**REQUIREMENT:**
Go through the entries and copy each one exactly. Leave none out.

**RECORD SET:**
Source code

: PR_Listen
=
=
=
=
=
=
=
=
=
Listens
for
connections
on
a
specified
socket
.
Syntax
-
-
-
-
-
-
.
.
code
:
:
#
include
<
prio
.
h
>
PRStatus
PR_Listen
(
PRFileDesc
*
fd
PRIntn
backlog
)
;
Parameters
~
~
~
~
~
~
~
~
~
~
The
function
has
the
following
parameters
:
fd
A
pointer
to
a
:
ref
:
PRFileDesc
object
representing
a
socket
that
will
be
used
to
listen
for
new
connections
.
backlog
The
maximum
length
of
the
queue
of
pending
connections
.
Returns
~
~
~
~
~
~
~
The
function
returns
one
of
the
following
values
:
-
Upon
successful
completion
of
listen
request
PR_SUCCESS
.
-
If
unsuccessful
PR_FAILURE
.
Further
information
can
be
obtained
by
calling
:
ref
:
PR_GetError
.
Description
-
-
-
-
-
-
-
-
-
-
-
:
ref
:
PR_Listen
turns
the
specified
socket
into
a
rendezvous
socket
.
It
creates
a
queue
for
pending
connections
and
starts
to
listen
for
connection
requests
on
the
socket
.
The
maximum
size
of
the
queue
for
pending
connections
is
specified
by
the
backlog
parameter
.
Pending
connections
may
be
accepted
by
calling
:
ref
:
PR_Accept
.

**ANSWER TO THIS PROBLEM:**
Source code

: PR_Listen
=
=
=
=
=
=
=
=
=
Listens
for
connections
on
a
specified
socket
.
Syntax
-
-
-
-
-
-
.
.
code
:
:
#
include
<
prio
.
h
>
PRStatus
PR_Listen
(
PRFileDesc
*
fd
PRIntn
backlog
)
;
Parameters
~
~
~
~
~
~
~
~
~
~
The
function
has
the
following
parameters
:
fd
A
pointer
to
a
:
ref
:
PRFileDesc
object
representing
a
socket
that
will
be
used
to
listen
for
new
connections
.
backlog
The
maximum
length
of
the
queue
of
pending
connections
.
Returns
~
~
~
~
~
~
~
The
function
returns
one
of
the
following
values
:
-
Upon
successful
completion
of
listen
request
PR_SUCCESS
.
-
If
unsuccessful
PR_FAILURE
.
Further
information
can
be
obtained
by
calling
:
ref
:
PR_GetError
.
Description
-
-
-
-
-
-
-
-
-
-
-
:
ref
:
PR_Listen
turns
the
specified
socket
into
a
rendezvous
socket
.
It
creates
a
queue
for
pending
connections
and
starts
to
listen
for
connection
requests
on
the
socket
.
The
maximum
size
of
the
queue
for
pending
connections
is
specified
by
the
backlog
parameter
.
Pending
connections
may
be
accepted
by
calling
:
ref
:
PR_Accept
.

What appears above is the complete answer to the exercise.